= What needs to be done =
Determine the number of lines in the data below that contain the string "down", and respond with that number alone.

(Source data)
_ _ _ _

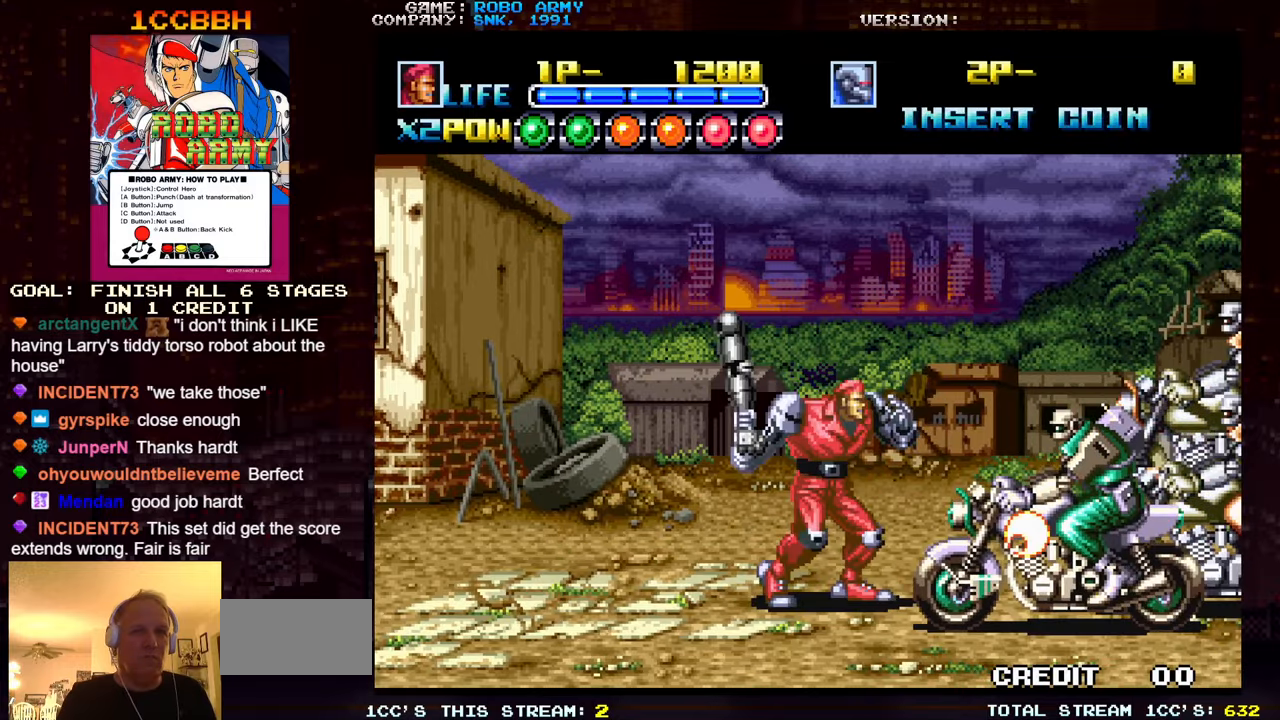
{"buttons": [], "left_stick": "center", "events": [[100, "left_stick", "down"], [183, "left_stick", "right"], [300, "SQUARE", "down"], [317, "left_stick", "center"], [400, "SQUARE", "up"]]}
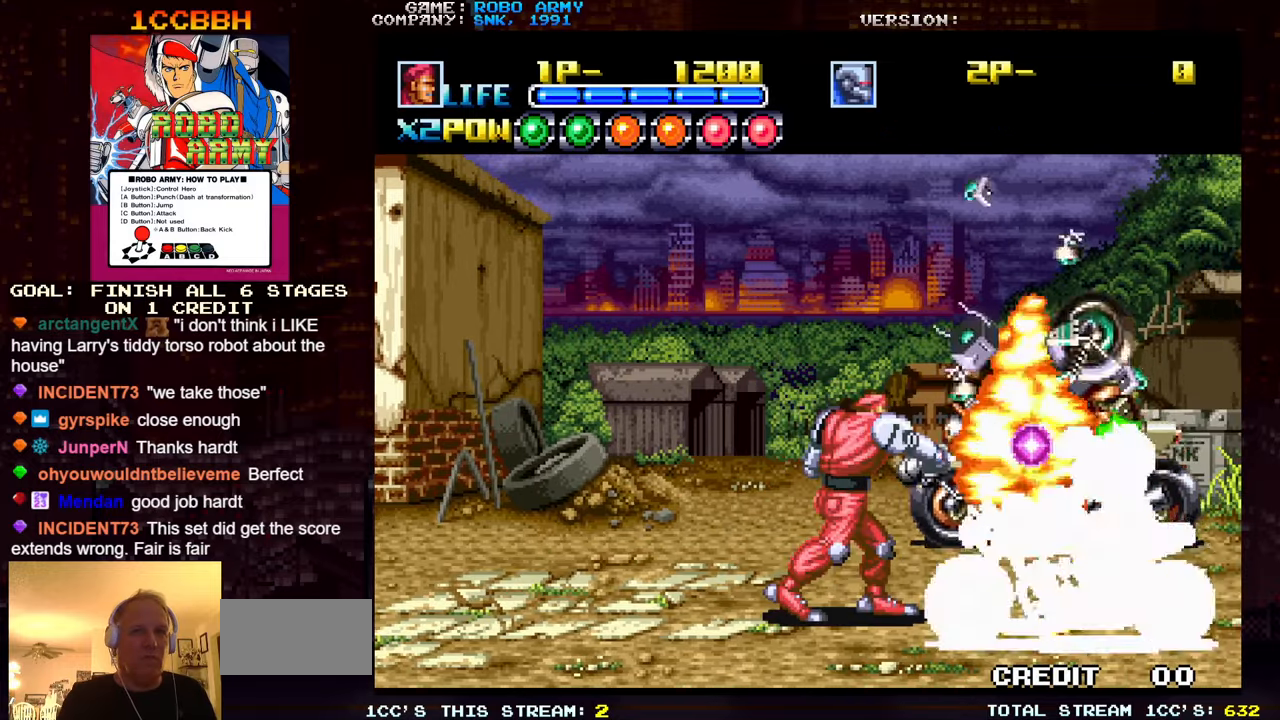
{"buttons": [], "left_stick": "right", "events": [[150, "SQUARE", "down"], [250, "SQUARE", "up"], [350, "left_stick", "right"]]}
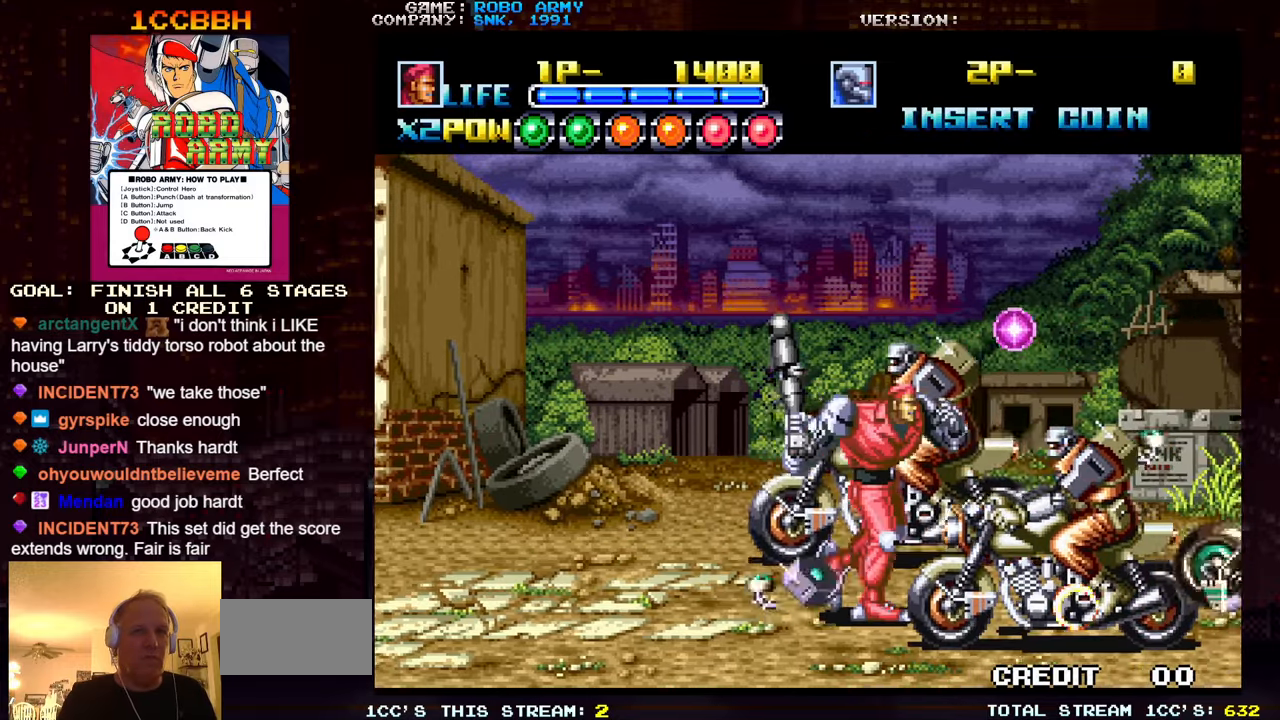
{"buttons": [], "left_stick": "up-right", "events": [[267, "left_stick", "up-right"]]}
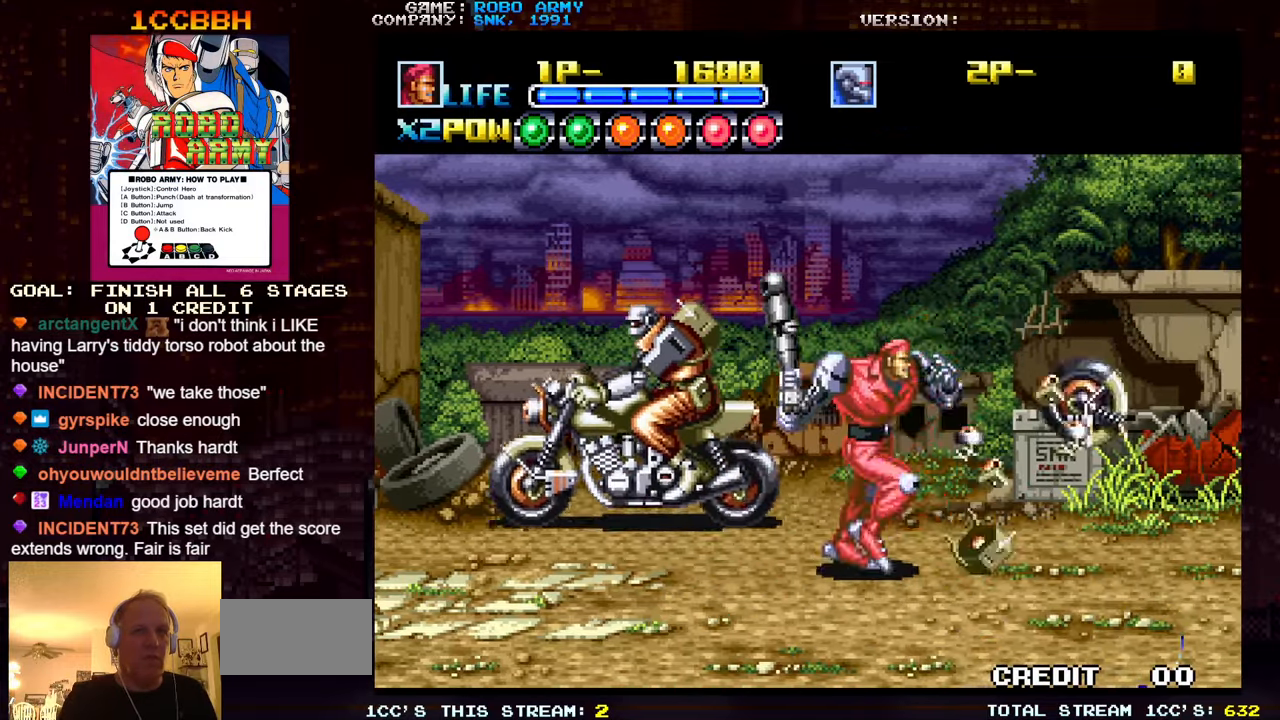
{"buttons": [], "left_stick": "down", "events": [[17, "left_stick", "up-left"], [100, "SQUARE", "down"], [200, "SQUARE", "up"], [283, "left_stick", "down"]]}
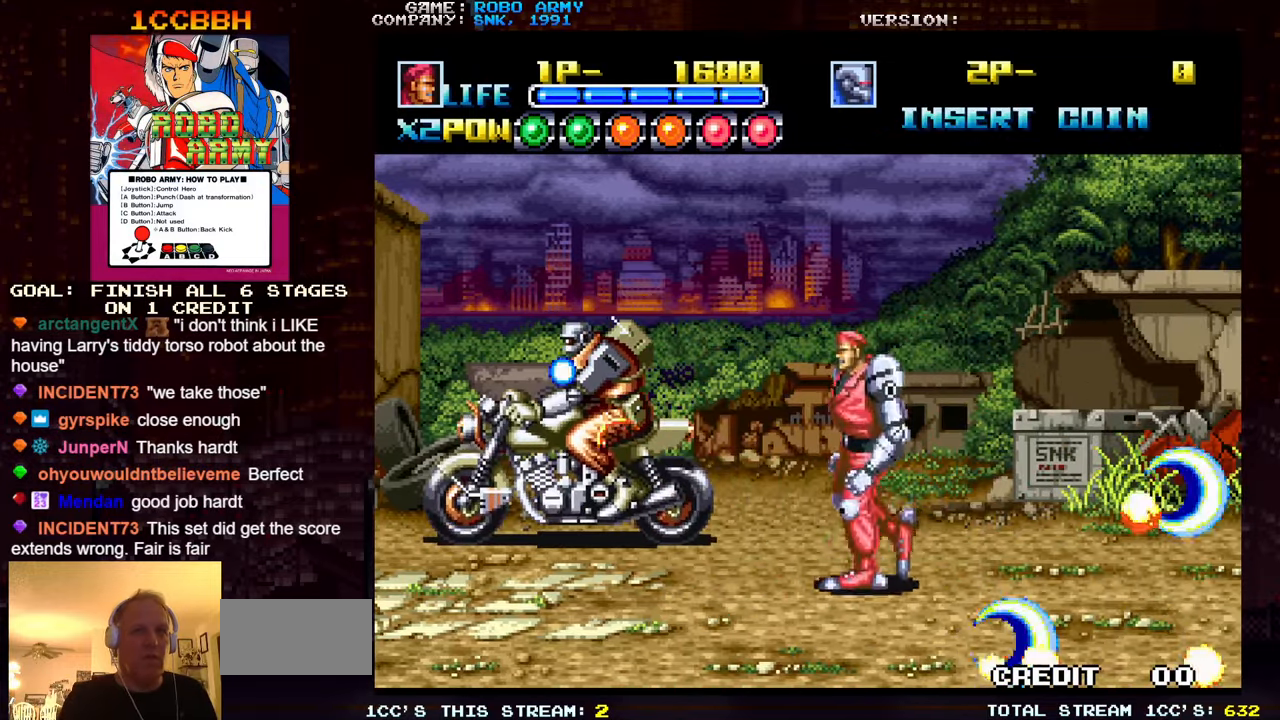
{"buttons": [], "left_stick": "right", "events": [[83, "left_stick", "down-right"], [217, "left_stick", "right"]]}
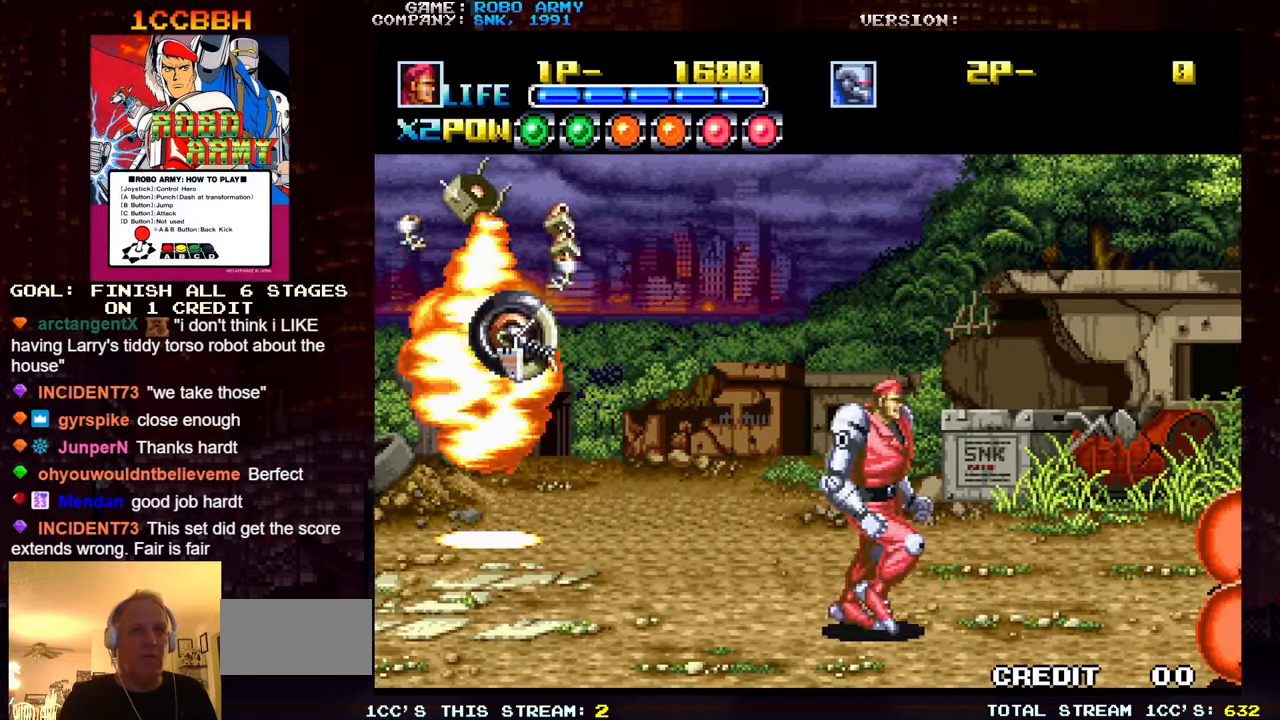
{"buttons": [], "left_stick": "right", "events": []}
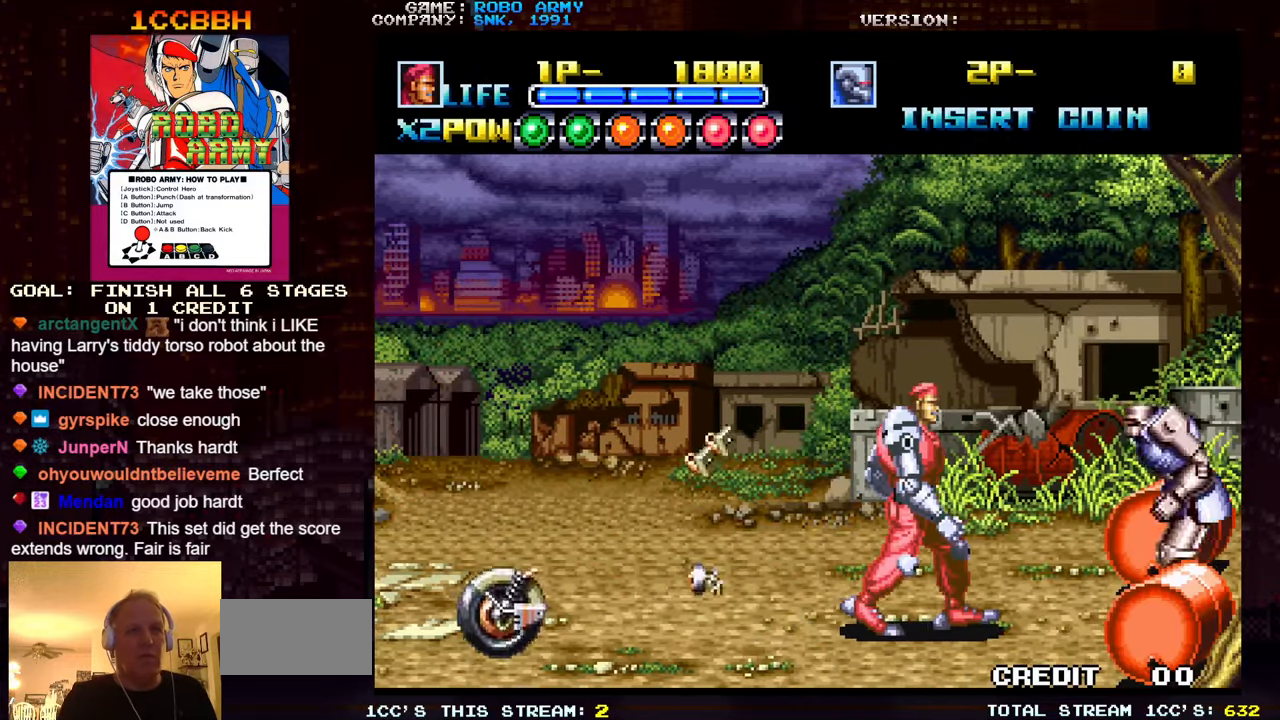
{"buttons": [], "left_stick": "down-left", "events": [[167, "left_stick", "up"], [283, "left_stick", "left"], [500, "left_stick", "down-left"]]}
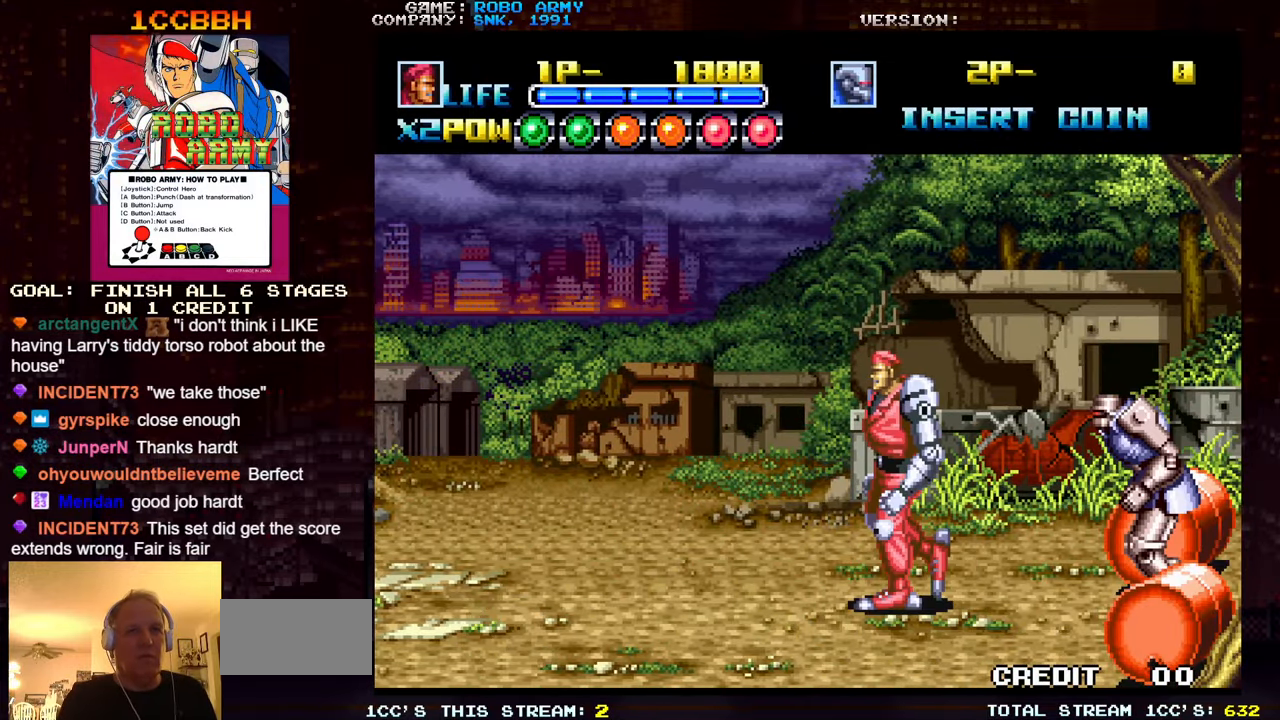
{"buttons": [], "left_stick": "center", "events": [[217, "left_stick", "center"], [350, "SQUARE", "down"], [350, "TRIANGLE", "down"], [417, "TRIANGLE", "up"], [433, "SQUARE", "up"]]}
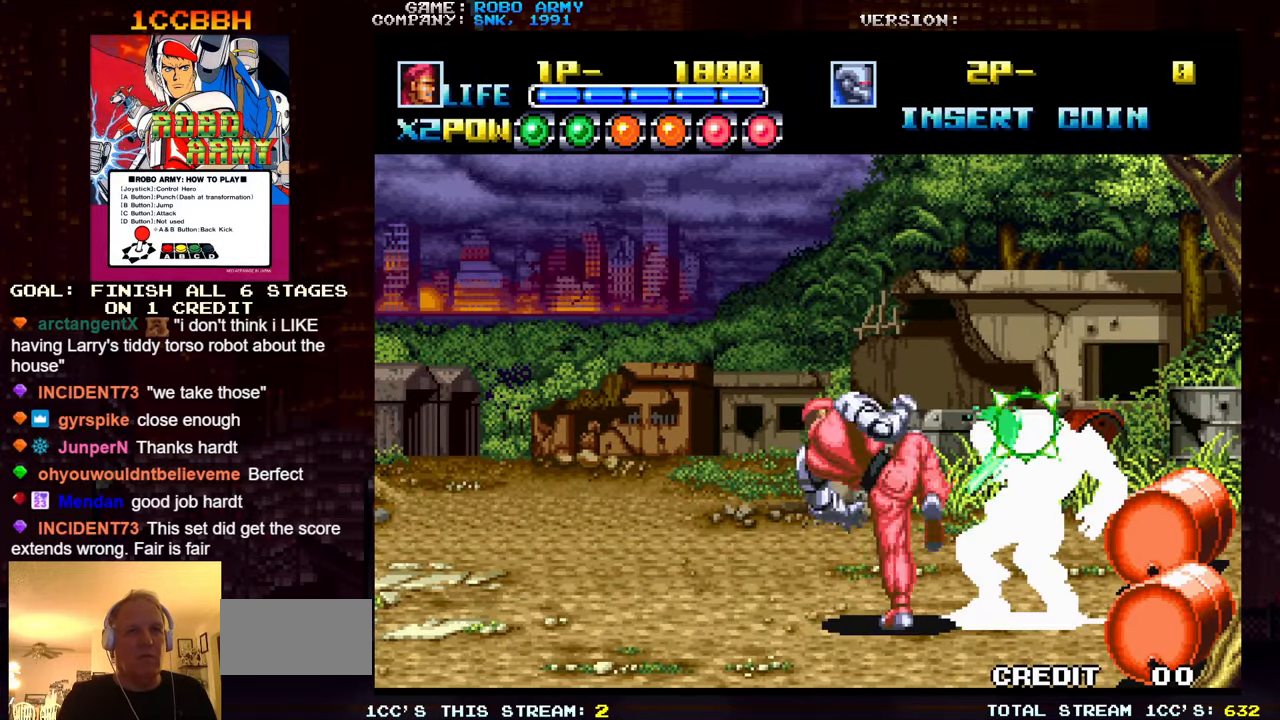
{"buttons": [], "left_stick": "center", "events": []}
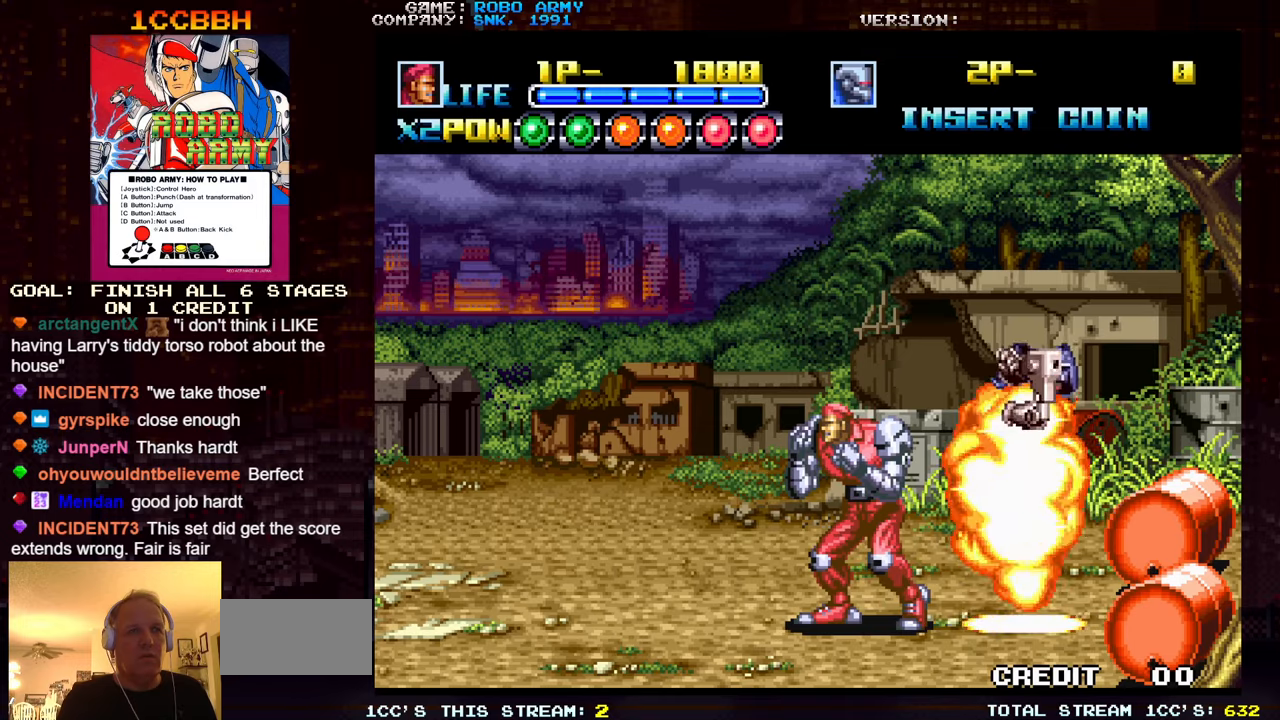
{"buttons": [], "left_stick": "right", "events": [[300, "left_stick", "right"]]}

_ _ _ _

= Response below =
6